И вдруг, в момент, когда на цветном экране телевизора заговорили главные часы страны, отбивая двенадцать торжественных ударов, Илларионова мать тревожно заозиралась вокруг, ища глазами магнитофон, и, не найдя дорогого подарка, поинтересовалась:

— Ты что же… забыл его у этих? Магнитофон свой? Там на него утюги будут ставить…

И здесь, предчувствуя неизбежность неприятного объяснения, предчувствуя боль, которую он неминуемо матери причинит, Ларик проворно и даже как-то изящно выскочил из-за стола и, накинув в передней кожаную курточку, сорвав с крючка вешалки шапку, исчез из дому.

И теперь уж надолго. А точнее — навсегда.

Противоречить самому себе, поступать вразрез данному слову почему-то не принято, даже если это самое данное слово ошибочно и пущено в оборот из легкомысленных побуждений. А ведь разумно противоречить себе время от времени просто необходимо, иначе в сознании произойдет застой, душа не пойдет в рост и неизбежно завянет при живой и даже цветущей телесной оболочке. Жизнь постоянно корректирует наши помыслы, «вправляет» нам, извиняюсь, мозги, за что ей спасибо.

Я это к чему? Единственно, из оправдания собственных несоответствий, в частности, некоторых зигзагов темы повествования, а также вибрации его сюжетной линии.
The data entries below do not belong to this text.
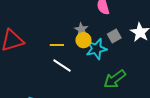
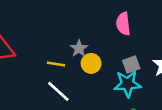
gray star: (81, 29) -> (79, 48), moved
cyan star: (96, 49) -> (128, 84), moved

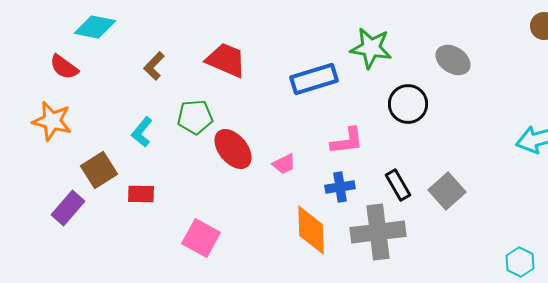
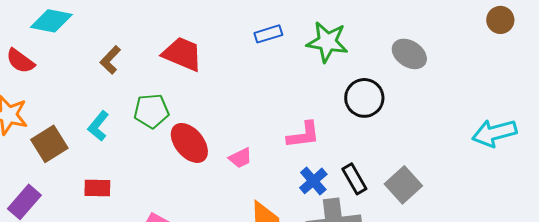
blue rectangle: (314, 79) -> (268, 34), moved, size x0.6
brown square: (99, 170) -> (49, 144), moved
blue cross: (340, 187) -> (313, 181), moved, turned -32

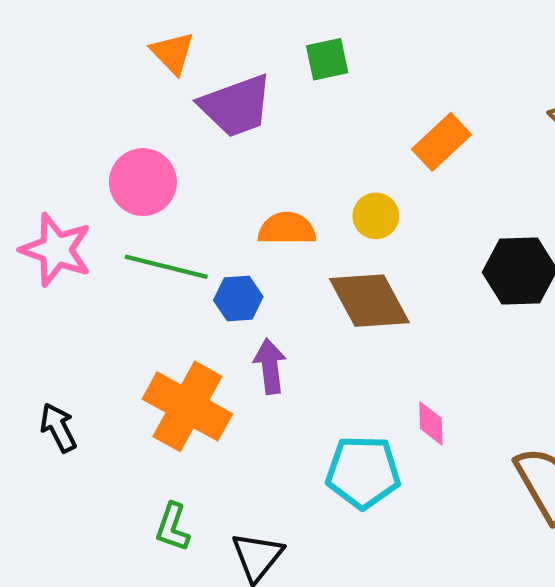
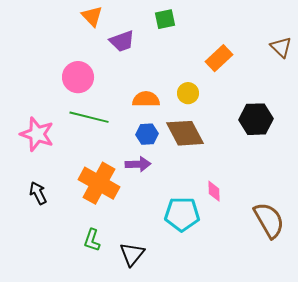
purple trapezoid: (236, 106) -> (122, 41), size x0.7
pink star: (56, 250) -> (37, 134), moved
blue hexagon: (238, 298) -> (147, 134), moved
purple arrow: (270, 366) -> (138, 164), turned 95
Собираясь полностью исключить из повести холодное, невеселое время года и даже заявив об этом во всеуслышание, продолжаю пребывать в нем, будто в сугробе увязнув, ибо самые резкие, а значит, и яркие, но, стало быть, и самые печальные события в нашем рассказе произошли именно зимой, и прожить в отсутствие их, то есть в отсутствие неизбежного, хотя и нежелательного, никому не удастся, даже писателю в его зачастую иллюзорном, полуфантастическом мире.
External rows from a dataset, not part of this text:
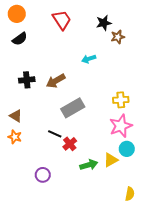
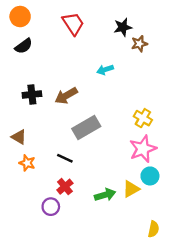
yellow cross: (121, 100) -> (143, 118), turned 35
orange star: (15, 137) -> (27, 163), moved
red cross: (70, 144) -> (65, 187), moved

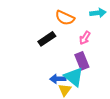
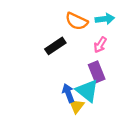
cyan arrow: (98, 13) -> (105, 19), moved
blue arrow: (58, 79) -> (68, 93), turned 70

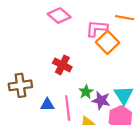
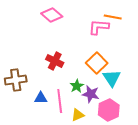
pink L-shape: (97, 28) -> (99, 27), moved
orange square: (107, 42) -> (97, 63), moved
cyan triangle: (124, 95) -> (112, 78), moved

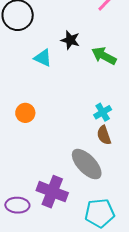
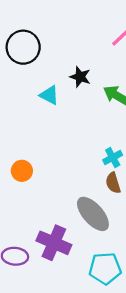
orange circle: (25, 113) -> (22, 171), moved

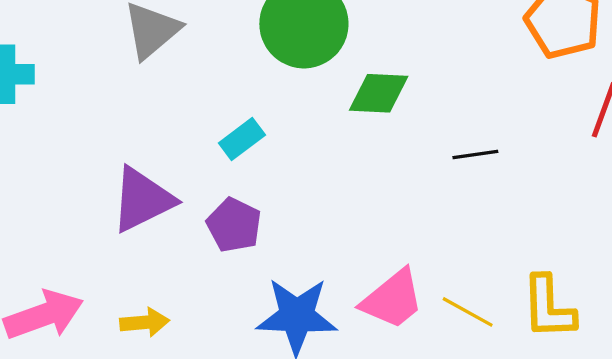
Зима, которую мы решили подвергнуть остракизму, исчезновением Ларика не ограничилась, и теперь, чтобы не слишком утомлять читателю глаза, я лишь бегло перечислю те потрясшие мирок повести микрокатаклизмы, происшедшие за гранью светлого времени года, во власть которого целиком и полностью отдана наша мысль и наши образы…
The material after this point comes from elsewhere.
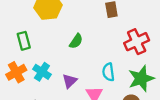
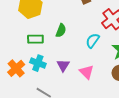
green rectangle: (24, 41) -> (35, 39), moved, turned -63
cyan semicircle: (108, 72) -> (93, 41), moved, turned 56

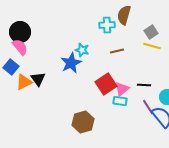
Начнем по порядку. Хотя бы с того самого Эдика, которого Даша некогда возле Петропавловской крепости избитым подобрала. Зимой геолога обнаружили в парнике среди огуречной рассады. Сидел он на продавленной гитаре, как на пеньке, и очень громко смеялся. Черты лица его изменились до неузнаваемости, весь он как бы изнутри раздулся — наподобие шарика воздушного. Когда его малость успокоили, то на вопрос местного начальства парникового — кто он? — геолог ответил, что он, дескать, гитарист Орехов, лауреат колхозной премии и только что вернулся с гастролей по Командорским островам.

Зима не пощадила и великолепного, полного сил и наивной энергии Стаса, штурмана дальних авиарейсов, возвратившегося однажды к себе домой и нашедшего на обеденном столе придавленное порожней бутылкой из-под шампанского, разрисованное винными пятнами послание от жены Инги, в котором она торопливо отказывалась от замужества, оправдывая свой уход от Стаса отсутствием у последнего какой-то там «изюминки», а также «искорки».